2008 was the year the agrarian reform program in the Philippines would have ended. The Comprehensive Agrarian Reform Program (CARP) was in near-death situation, without any sign of resuscitation from the landlord-dominated Congress where the authority rests to extend the law. If left to die, CARP would have left 1.2 million hectares of land undistributed to farmer-beneficiaries, and services and infrastructure to distributed lands undelivered.
But as early as 2006, agrarian reform activists coming from the sector of landless farmers, rural development advocates and NGOs formed the Reform CARP Movement (RCM), some of the members are partners of 11.11.11, in anticipation of the battle ahead. The RCM began campaigning for the extension and reform of the implementation of the Comprehensive Agrarian Reform Program (CARP) through policy reform proposals and amendments to the existing law. The campaign was an uphill battle with many of legislators publicly announcing their opposition, many of them coming from families that continue to hold on to large tracts of land.
But the campaign and lobby paid off. CARP Extension with Reforms (CARPER) was passed as a law as Republic Act No. 9700 (RA 9700) on August 7, 2008.
Aside from extending the CARP implementation by five years and allotting a PhP150-billion budget, RA 9700 mandates that CARP would be a continuing program that will have an allotted budget even beyond the five-year extension. The continuing budget would finance the beneficiary development programs and agrarian justice delivery components of agrarian reform implementation even beyond the life of CARP.
RA 9700 introduces major reforms in the old CARP. Apart from mandating the distribution of remaining lands to agrarian reform beneficiaries, the new law also provides measures to make these lands productive in support of poor farmers who have otherwise no access to such services.
More than 20 major reforms introduced
Legal loopholes and an inept and corrupt implementing agency hampered the implementation of the old CARP law, leaving the 20-year program wanting of its avowed objective to uplift the lives of landless farmers.

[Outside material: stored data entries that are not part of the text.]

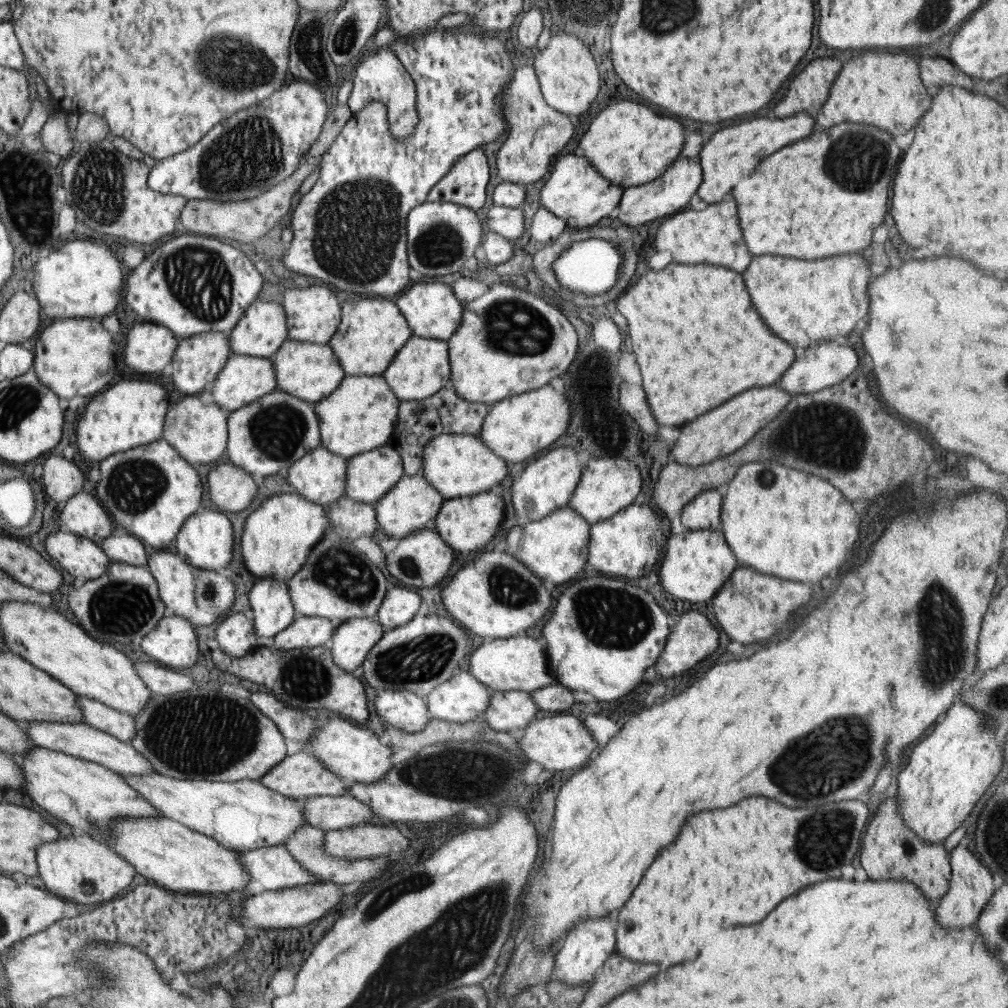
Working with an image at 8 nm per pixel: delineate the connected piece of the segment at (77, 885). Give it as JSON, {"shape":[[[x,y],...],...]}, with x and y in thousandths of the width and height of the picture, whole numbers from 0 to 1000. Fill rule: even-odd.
{"shape":[[[85,827],[62,830],[42,837],[38,841],[37,859],[39,870],[50,886],[73,896],[88,898],[102,897],[103,893],[111,894],[115,887],[119,887],[119,883],[131,877],[136,864],[132,856],[121,851],[107,837]]]}

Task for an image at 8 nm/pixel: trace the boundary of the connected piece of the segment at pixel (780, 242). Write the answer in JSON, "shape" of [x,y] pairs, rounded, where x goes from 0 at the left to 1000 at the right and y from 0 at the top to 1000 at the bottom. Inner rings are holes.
{"shape":[[[833,123],[797,137],[756,159],[750,171],[728,185],[732,218],[748,255],[772,252],[812,258],[864,244],[867,227],[881,210],[883,181],[893,147],[887,137],[861,123]]]}

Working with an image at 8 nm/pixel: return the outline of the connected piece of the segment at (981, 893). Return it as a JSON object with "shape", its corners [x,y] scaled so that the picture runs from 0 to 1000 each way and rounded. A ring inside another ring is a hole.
{"shape":[[[953,835],[942,847],[943,874],[939,886],[936,888],[928,903],[928,911],[935,921],[956,921],[965,919],[978,896],[986,887],[983,863],[972,856],[971,852]]]}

Learning from these mistakes, agrarian reform advocates took the CARP lobby seriously by undertaking numerous consultations and discussions with stakeholders to pinpoint concrete problems and propose solutions to address them. The year-long discussions eventually led to the drafting of a proposed bill from which the current CARPER law is based on.
It was not an easy battle. Almost 3 years of lobby and street actions, including hunger strike of landless farmers and long-marches across the country, reforms have been put in place. Among the important reforms include:
1. Creation of a Joint Congressional Oversight Committee to oversee the implementation of the law;
2. Clear Policy against Land Conversion of Irrigated and Irrigable Lands from agriculture to other uses;
3. Gender-Sensitive Agrarian Reform;
4. Phasing Schedule of Land Acquisition and Distribution (LAD) To Ensure Completion by June 14, 2014;
5. No More Voluntary Land Transfer (VLT) after June 30, 2008;
6. Encourage Empowerment and Organizing of Farmer Beneficiaries;
7. Individual Award of Titles to farmers;
8. Ensuring Installation of Farmer Beneficiaries;
9. Indefeasibility of all agrarian reform titles;
10. Recognition of Farmer's Legal Standing in all courts and legal bodies;
11. Improved Budget for Support Services, More Access to Socialized Credit, Subsidies to New ARBs;
12. Additional Prohibited Acts on Circumvention of CARP Implementation;
As expected, the large landowning block in Congress opposed the passage of CARPER. It took over a year for the bill to pass through the Congressional process. The landowners in Congress know that passing CARPER breaks their stranglehold over big private agricultural lands, which remain undistributed in the last 20 years.
So the landed interest made sure that there are so-called killer amendments in the law. One killer amendment that passed is the provision that requires a landowner to first certify the qualified agrarian reform beneficiaries (specifically regular farmworkers, agricultural lessees and tenants) in his/her landholding. This provision ostensibly reduces the number of qualified beneficiaries and at the same time accords the landowner with a power to decide whom to give the land to.
This provision may indeed be a killer provision if not for Section 22 which clarifies that regular farmworkers, agricultural lessees and tenants are the priority agrarian reform beneficiaries. Other beneficiaries would be identified by the Barangay Agrarian Reform Council (BARC). At the same time, stiff penal provisions have been included under CARPER which would make landowners criminally liable if they delay the issuance of certifications or should they attest falsely.
Now, the implementation of the law is under the hands of the Department of Agrarian Reform (DAR). It will test its mettle as it is pitted against influential landowners who have long been opposing the program.
What really matters
Some critics claim that CARPER was passed only as a firefighting measure of Congress, to put out the growing anger of the people against the House of Representatives who continues to push the Constitutional Change agenda of the administration, which if approved would mean an extension of the term of the incumbent officials including the President.
But to the farmers who vigilantly guarded, consistently fought and lobbied for the passage of the CARPER law, this is nothing short of a validation that only a united citizenry can conquer anything, even the landlord-dominated Congress.